The common excuse for magazine capacity restrictions is that such laws will limit the carnage caused by mass shooters. Such interest-balancing considerations are for the moment out of bounds, but even were the courts in the future to permit gun control as a measure to increase safety or public health or the purity of our bodily fluids, the data do not support the belief that ten rounds before reloading is a useful policy. In an examination of mass shootings published recently in the Journal of the American Medical Association Network Open, the authors found that Washington, D.C. had the highest rate of such incidents (10.43 per million residents) in the period between 2014 and 2022, with Louisiana (4.28) and Illinois (3.61) coming in second and third. California (1.04) ranked in the middle of states over the same time, having a total only slightly better than Texas’s 1.05. If the strict gun laws of the nation’s capital and one of the states with the most onerous laws have the most and the third most mass shootings, California would be ill-advised to claim that its layers of laws put it in a dead heat with Texas. That is especially the case when in 2022, California took third place in most mass shootings with forty-nine over the twelve months, this time behind Texas with fifty and Illinois with fifty-seven, according to data from the Gun Violence Archive and quoted in Wisevoter.

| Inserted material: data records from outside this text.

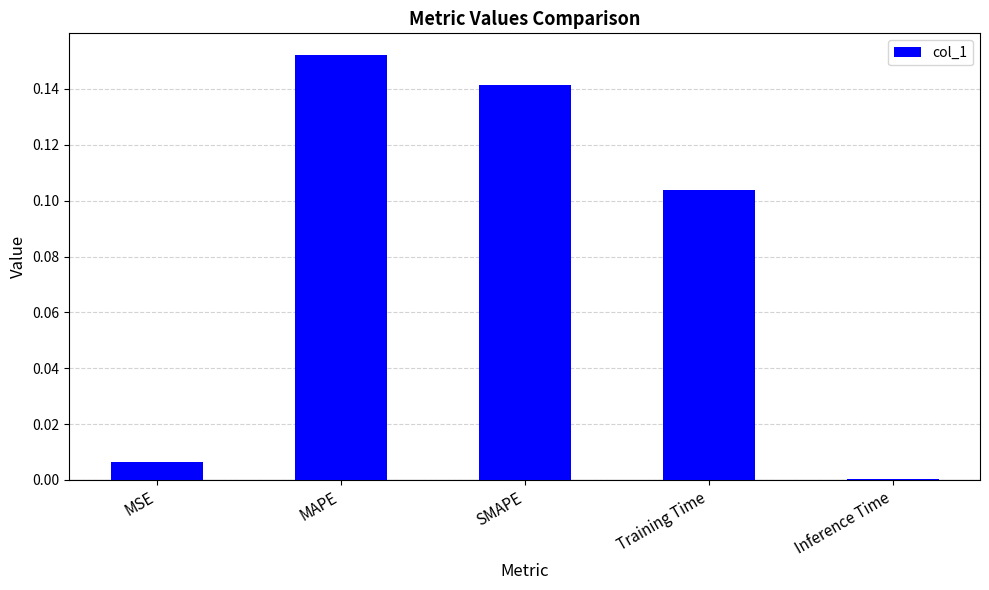

At which category does the chart reach its minimum across all series?

Inference Time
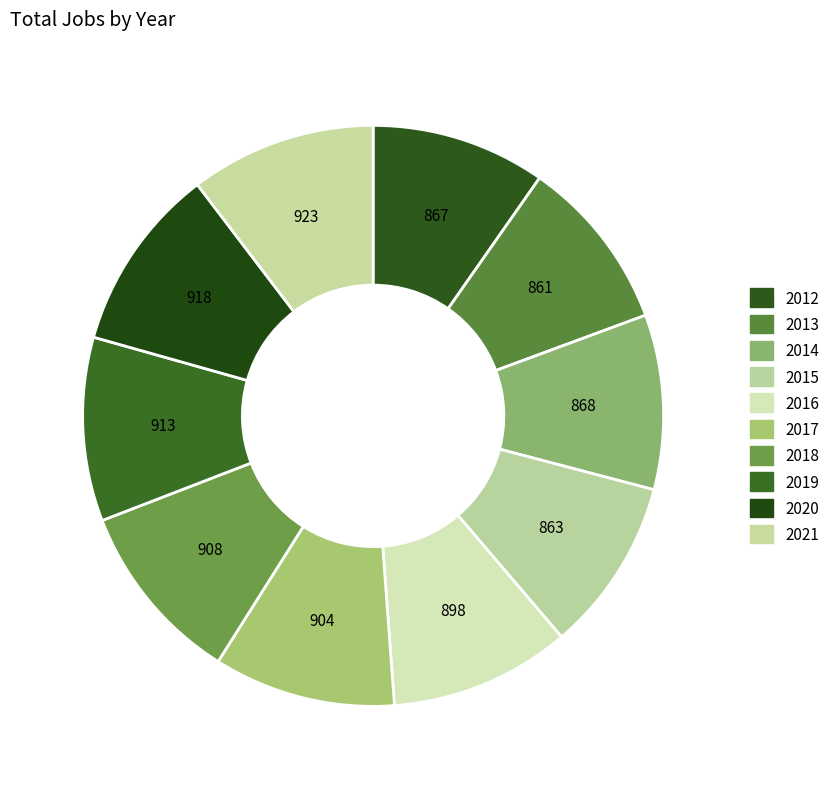

Which has a higher value, 2015 or 2017?

2017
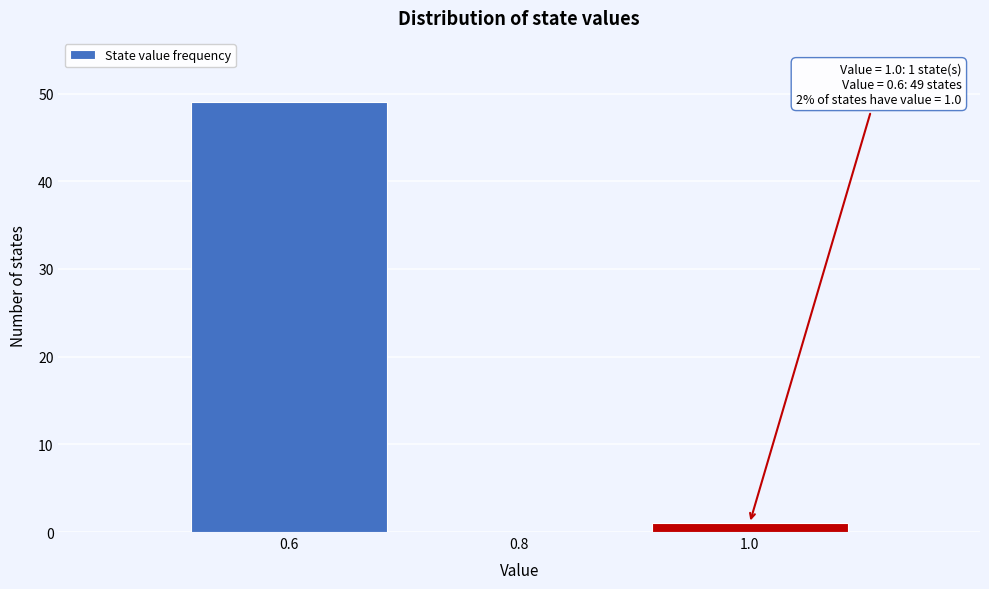

Which range on the x-axis has the tallest bar?

0.5 to 0.7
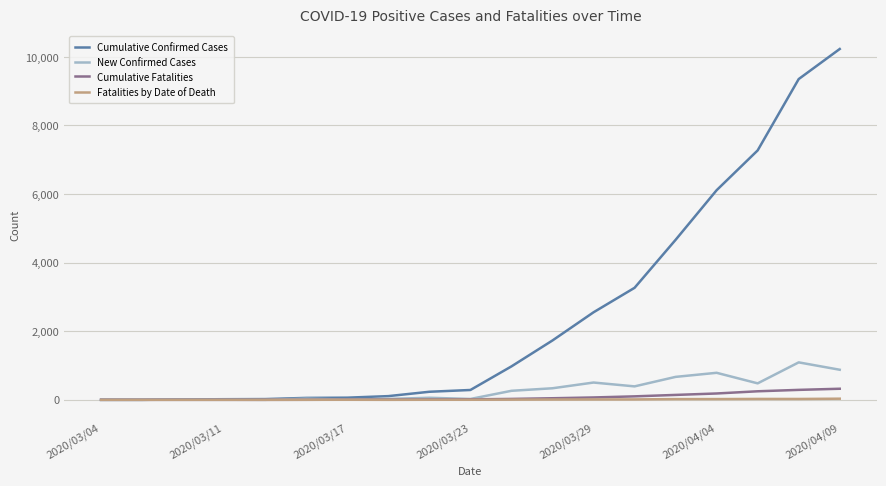

What is the greatest value displayed?

10230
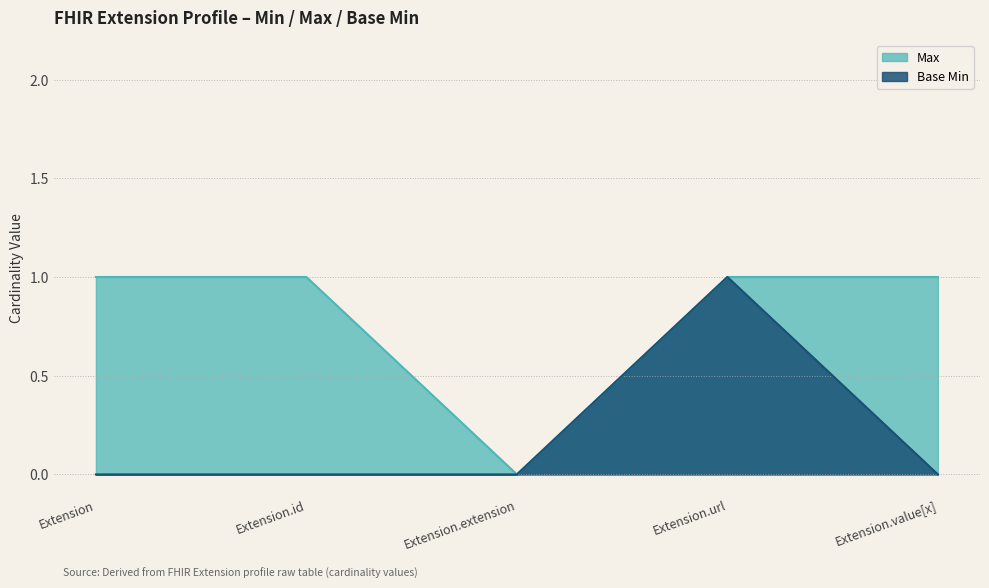

At which label is Max closest to 0?

Extension.extension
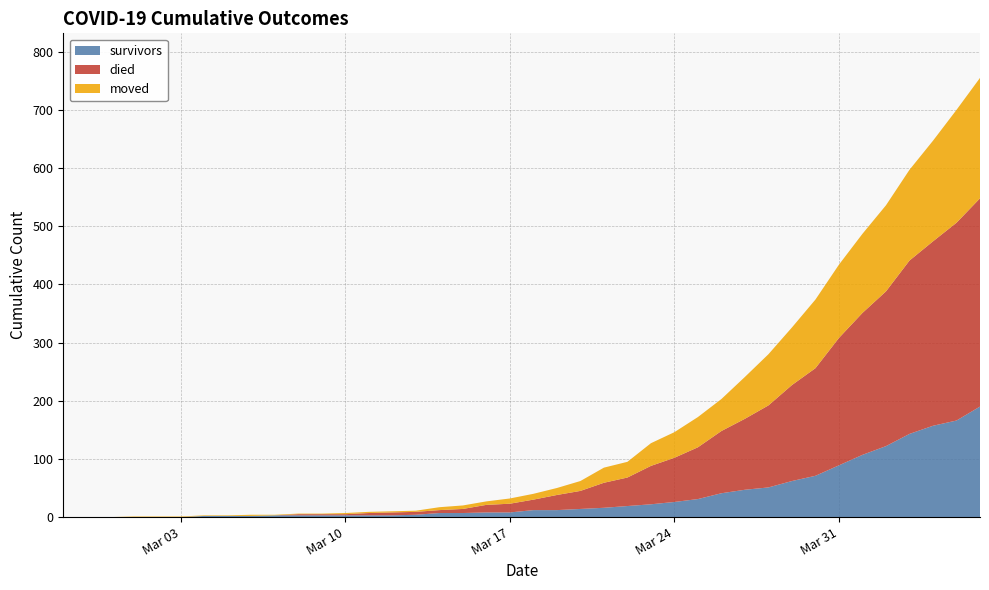

Is the value of moved at 2020-02-28 greater than the value of died at 2020-03-16?

No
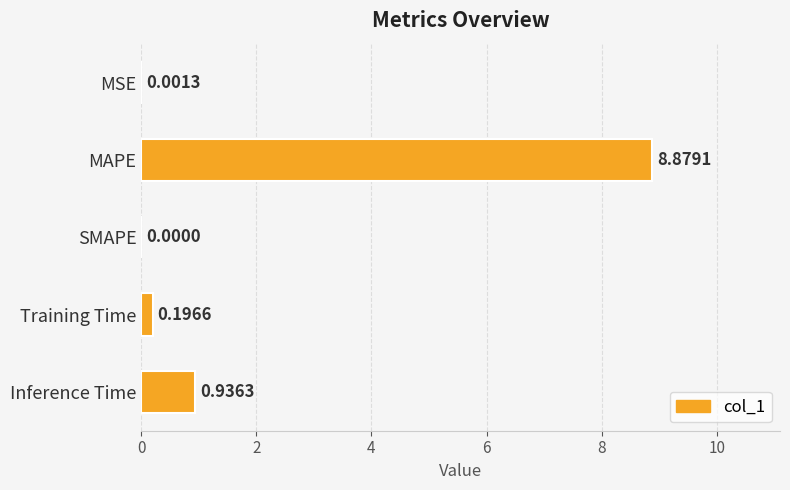

What is the change in value from SMAPE to Training Time?

+0.2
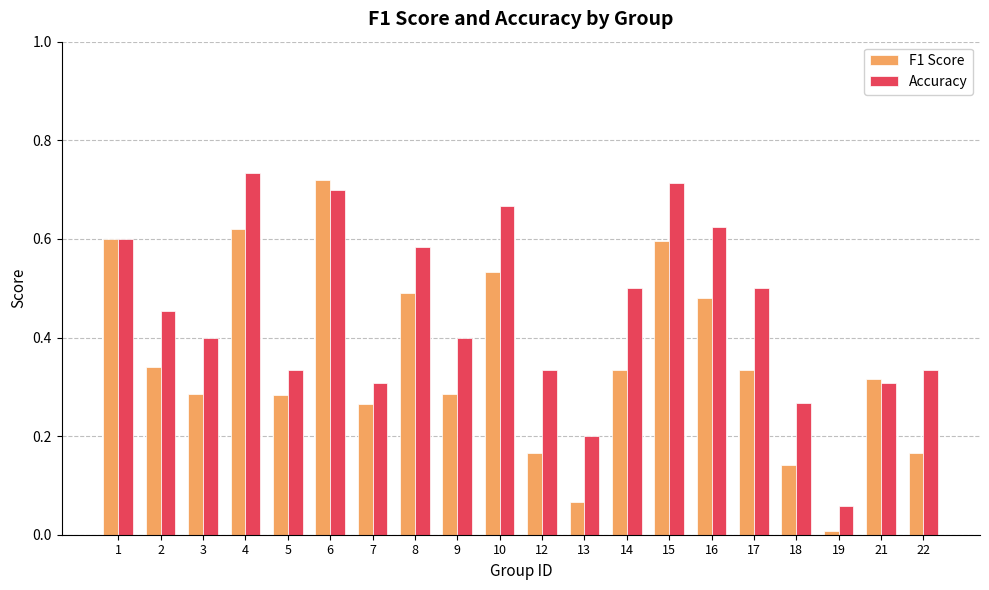

Which series has the widest spread of values?

F1 Score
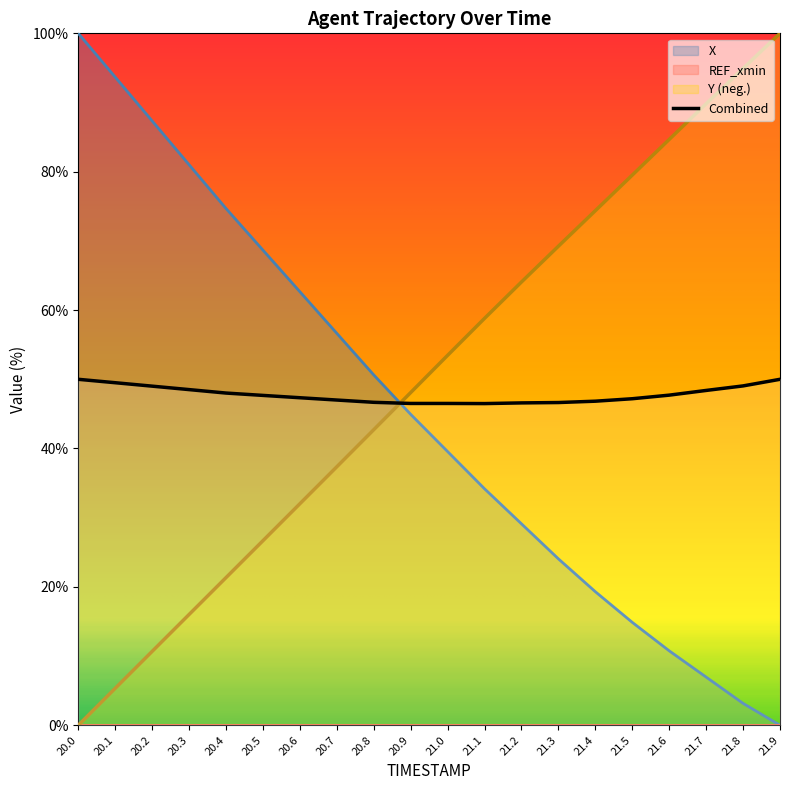

True or false: Y (neg.) and Combined cross at least once.

True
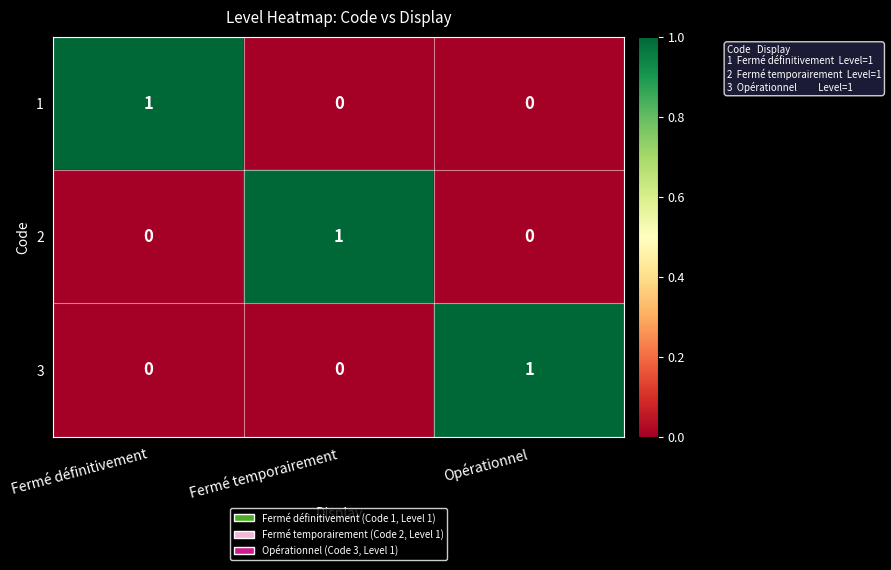

At how many categories does at least one series exceed 0?

3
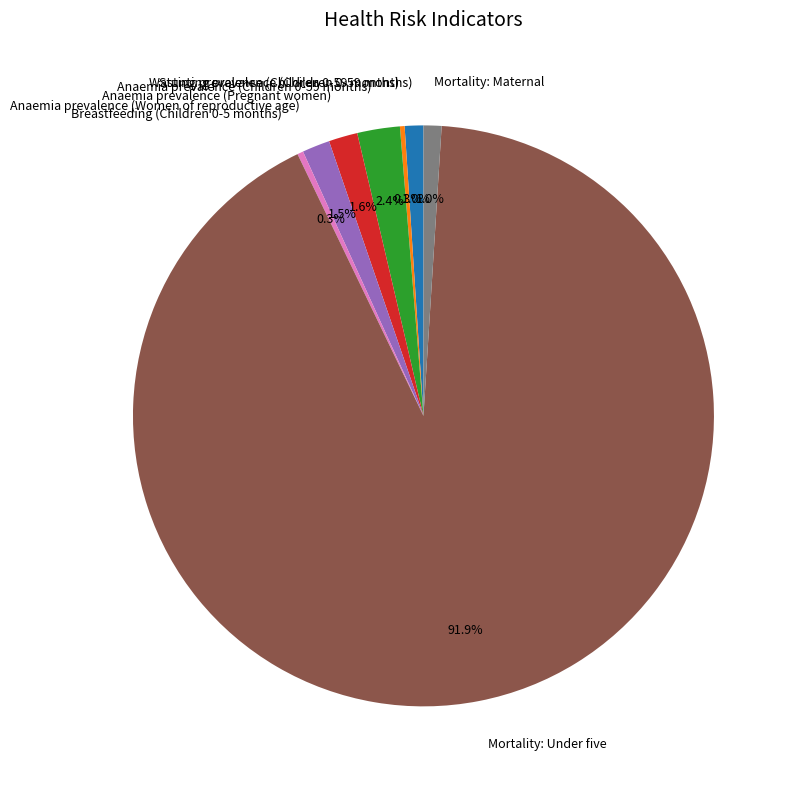

What portion of the pie excludes Anaemia prevalence (Children 0-59 months)?

97.6%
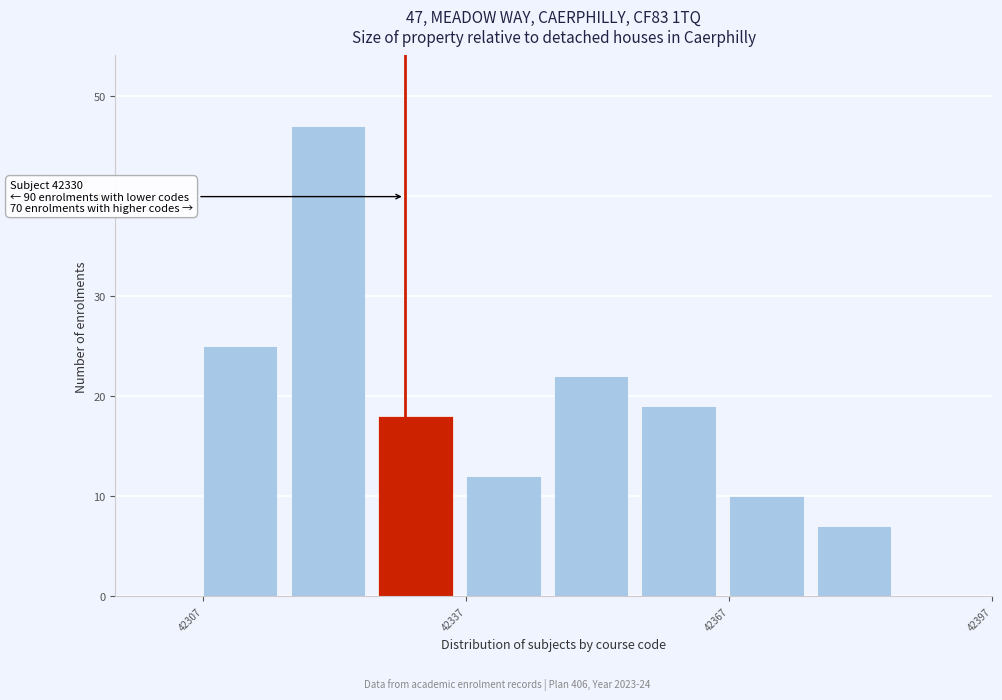

Around what value on the x-axis is the tallest bar? Give the approximate position of its centre, as read against the axis.

42320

But gun control has always been about emotion and establishment power, not about data. I expect to see many more of its advocates demanding, as Gavin Newsom has done, for an amendment to alter if not outright repeal the Second Amendment with rulings such as the one from Benitez. The Bruen decision leaves little opportunity for restrictions to survive, and the desperation for control can only grow in proportion.
What we who support gun rights must not do is act like supporters of abortion rights and lounge on court rulings. Roe and Casey felt like the text of the Bill of Rights for decades to many who support a pregnant person’s right to decide whether or not to continue the pregnancy, and that collapsed under Dobbs. The same may very well happen and not too long from now, considering the ages of the aforementioned Thomas and Alito.
Decisions from the high court are a fine thing, but such rulings do not come down from the sky, etched in stone. They have to be backed by legislation that supports and employs the rulings, and they must be defended by ordinary Americans who will win over voters to our cause.
We can keep gun rights if we work for them. But their exercise can be quickly lost if we leave their defense solely to the courts.